Ich bin nach dieser Anleitung gegangen
http://konabi.de/artikel/artikel_con...l=spamassassin

Allerdings wenn ich jetzt das ganze konfigurieren möchte, zeigt er mir in diesem Verzeichnis etc/mail/spamassassin/local.cf.

diese Datei nicht an, besser gesagt das Verzeichnis existiert gar nicht, jetzt hab ich irgendwie das Gefühl, die Installation is inne Hose gegangen


----------



## Dennis Wronka (1. Juli 2006)

Tix hat gesagt.:
			
		

> diese Datei nicht an, besser gesagt das Verzeichnis existiert gar nicht, jetzt hab ich irgendwie das Gefühl, die Installation is inne Hose gegangen


Und das kommt davon da Du Dich nicht mit der Materie beschaeftigen willst.

Es kann sein, dass Du unter /usr/etc oder gar /usr/local/etc gucken musst, je nachdem wohin SpamAssassin installiert wurde.

Im Source-Verzeichnis von SpamAssassin ist glaub ich eine Mail mit einem Test-String drin, die solltest Du mal an den Server schicken um zu gucken ob sie gefiltert wird.
Hast Du ProcMail gesagt, dass Mails durch SpamAssassin gejagt werden sollen?

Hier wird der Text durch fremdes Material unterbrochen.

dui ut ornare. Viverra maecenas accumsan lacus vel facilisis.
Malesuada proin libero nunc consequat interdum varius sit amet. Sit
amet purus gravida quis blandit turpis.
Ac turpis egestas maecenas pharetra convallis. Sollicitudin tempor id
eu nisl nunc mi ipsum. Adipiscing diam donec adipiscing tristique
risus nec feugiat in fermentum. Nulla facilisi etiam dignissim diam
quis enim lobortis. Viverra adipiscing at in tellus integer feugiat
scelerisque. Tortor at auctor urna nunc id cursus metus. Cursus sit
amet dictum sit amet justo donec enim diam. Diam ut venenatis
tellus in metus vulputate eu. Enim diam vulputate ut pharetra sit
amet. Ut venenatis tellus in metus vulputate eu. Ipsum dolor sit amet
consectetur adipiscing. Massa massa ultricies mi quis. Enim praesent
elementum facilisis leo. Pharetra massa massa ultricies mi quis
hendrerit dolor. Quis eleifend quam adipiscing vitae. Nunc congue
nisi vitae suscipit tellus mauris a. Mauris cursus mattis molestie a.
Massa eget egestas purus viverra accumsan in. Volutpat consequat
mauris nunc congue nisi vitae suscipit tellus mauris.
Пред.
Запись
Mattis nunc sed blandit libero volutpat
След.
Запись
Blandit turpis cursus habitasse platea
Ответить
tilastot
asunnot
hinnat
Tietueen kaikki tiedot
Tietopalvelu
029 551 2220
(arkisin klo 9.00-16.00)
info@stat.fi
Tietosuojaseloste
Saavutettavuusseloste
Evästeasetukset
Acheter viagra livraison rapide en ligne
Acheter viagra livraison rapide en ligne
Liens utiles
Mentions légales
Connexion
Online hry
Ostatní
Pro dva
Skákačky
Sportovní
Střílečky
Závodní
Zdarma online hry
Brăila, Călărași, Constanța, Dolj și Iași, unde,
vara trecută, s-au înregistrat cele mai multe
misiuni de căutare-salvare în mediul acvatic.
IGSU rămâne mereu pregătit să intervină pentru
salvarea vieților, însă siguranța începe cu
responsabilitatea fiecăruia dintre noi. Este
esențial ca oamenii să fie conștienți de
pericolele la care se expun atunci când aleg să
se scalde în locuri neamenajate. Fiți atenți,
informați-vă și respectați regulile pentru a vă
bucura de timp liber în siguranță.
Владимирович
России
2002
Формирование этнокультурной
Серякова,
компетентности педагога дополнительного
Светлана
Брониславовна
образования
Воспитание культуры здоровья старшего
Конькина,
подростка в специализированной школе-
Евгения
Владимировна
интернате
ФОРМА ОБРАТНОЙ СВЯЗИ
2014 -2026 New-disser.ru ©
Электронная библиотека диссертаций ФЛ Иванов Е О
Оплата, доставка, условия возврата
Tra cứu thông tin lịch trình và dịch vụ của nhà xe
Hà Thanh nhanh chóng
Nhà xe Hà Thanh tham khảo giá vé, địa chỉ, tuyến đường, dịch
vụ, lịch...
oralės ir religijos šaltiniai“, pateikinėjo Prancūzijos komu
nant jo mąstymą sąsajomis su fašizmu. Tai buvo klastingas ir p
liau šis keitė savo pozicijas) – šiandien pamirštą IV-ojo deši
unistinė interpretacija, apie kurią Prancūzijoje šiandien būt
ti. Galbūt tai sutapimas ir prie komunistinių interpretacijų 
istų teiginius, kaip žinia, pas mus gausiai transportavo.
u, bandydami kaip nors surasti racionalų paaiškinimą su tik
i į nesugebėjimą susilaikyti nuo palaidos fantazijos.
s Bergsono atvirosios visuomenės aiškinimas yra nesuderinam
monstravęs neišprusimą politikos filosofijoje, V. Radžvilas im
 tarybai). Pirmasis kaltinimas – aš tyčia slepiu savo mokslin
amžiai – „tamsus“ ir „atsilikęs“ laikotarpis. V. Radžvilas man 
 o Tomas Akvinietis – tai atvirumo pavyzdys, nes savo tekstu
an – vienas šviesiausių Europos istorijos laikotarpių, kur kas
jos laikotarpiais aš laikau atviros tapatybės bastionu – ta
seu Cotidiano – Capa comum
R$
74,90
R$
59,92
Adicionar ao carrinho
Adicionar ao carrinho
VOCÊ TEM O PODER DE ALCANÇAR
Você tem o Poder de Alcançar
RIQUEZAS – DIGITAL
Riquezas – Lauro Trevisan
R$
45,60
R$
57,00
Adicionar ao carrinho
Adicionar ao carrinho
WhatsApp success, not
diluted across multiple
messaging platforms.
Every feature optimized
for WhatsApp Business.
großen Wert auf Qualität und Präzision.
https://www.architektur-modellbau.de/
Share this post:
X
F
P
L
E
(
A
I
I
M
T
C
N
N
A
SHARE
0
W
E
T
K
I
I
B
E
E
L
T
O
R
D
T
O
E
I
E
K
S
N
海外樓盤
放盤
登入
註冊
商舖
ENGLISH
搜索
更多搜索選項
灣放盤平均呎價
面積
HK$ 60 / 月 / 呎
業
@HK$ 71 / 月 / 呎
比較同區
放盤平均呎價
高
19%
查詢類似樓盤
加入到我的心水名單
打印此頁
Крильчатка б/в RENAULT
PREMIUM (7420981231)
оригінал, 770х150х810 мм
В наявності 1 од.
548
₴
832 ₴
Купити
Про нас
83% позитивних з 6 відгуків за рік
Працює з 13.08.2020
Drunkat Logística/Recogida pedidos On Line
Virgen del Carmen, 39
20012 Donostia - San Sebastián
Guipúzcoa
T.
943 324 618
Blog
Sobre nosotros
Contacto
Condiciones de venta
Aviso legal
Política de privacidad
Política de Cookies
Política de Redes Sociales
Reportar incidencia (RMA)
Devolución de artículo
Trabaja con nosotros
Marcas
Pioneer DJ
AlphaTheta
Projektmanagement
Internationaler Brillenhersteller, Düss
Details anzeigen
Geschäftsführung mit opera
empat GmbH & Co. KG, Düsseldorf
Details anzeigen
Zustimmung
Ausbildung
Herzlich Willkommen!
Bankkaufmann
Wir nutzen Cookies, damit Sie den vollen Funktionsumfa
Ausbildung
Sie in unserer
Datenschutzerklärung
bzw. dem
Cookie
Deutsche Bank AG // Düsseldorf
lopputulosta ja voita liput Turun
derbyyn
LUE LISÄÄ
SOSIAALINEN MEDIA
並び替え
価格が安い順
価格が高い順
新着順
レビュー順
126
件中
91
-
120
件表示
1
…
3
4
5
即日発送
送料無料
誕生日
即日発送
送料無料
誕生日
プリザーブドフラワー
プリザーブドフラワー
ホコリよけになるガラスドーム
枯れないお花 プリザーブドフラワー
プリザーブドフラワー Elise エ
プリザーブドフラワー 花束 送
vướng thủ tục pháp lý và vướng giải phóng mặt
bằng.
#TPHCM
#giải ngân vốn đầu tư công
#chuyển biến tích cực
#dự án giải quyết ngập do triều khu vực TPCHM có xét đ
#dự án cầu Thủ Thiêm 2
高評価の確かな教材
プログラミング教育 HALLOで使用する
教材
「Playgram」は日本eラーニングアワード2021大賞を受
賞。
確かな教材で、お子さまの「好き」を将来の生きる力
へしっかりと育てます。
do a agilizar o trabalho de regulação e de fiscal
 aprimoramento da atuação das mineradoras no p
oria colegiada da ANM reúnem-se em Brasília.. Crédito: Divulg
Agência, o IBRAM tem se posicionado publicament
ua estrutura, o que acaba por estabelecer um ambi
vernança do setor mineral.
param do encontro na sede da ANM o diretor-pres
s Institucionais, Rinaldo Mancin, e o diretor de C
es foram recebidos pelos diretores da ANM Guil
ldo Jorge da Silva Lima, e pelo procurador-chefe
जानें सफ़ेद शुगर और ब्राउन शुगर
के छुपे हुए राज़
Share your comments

Wenn nicht bist Du mit der Installation eh noch nicht durch.


----------



## Tix (1. Juli 2006)

was meinst du denn mit Source-Verzeichnis von Spamassassin, da wo ich es reininstallliert habe?

Dieser Server hat vorher noch nie was von Spamassassin gehört. Das war da noch nich druff, auch keine ordner die so hießen oder so,

Habe mir ja schon einen Linux Server hier zuhause aufgesetzt und bin dabei am arbeiten, aber ich brauche das dringend für meine Job, deshalb muss ich das erstmal installiert kriegen, mit der Materie beschäftigen tue ich mich ja jetzt, nachdem du mir dazu geraten hast. 

Nein, ich habe Procmail noch nix gesagt.


----------



## Dennis Wronka (1. Juli 2006)

Das Verzeichnis das Du aus dem Archiv entpackt hast ist das Source-Verzeichnis.


----------



## Tix (1. Juli 2006)

/home/tix/Mail-SpamAssassin-3.1.1

Das ist das Verzeichnis


----------



## Dennis Wronka (1. Juli 2006)

Und darin duerfte es irgendwo eine Test-Mail geben.
Weiss jetzt nicht genau wie die heisst, ich schau mal kurz nach.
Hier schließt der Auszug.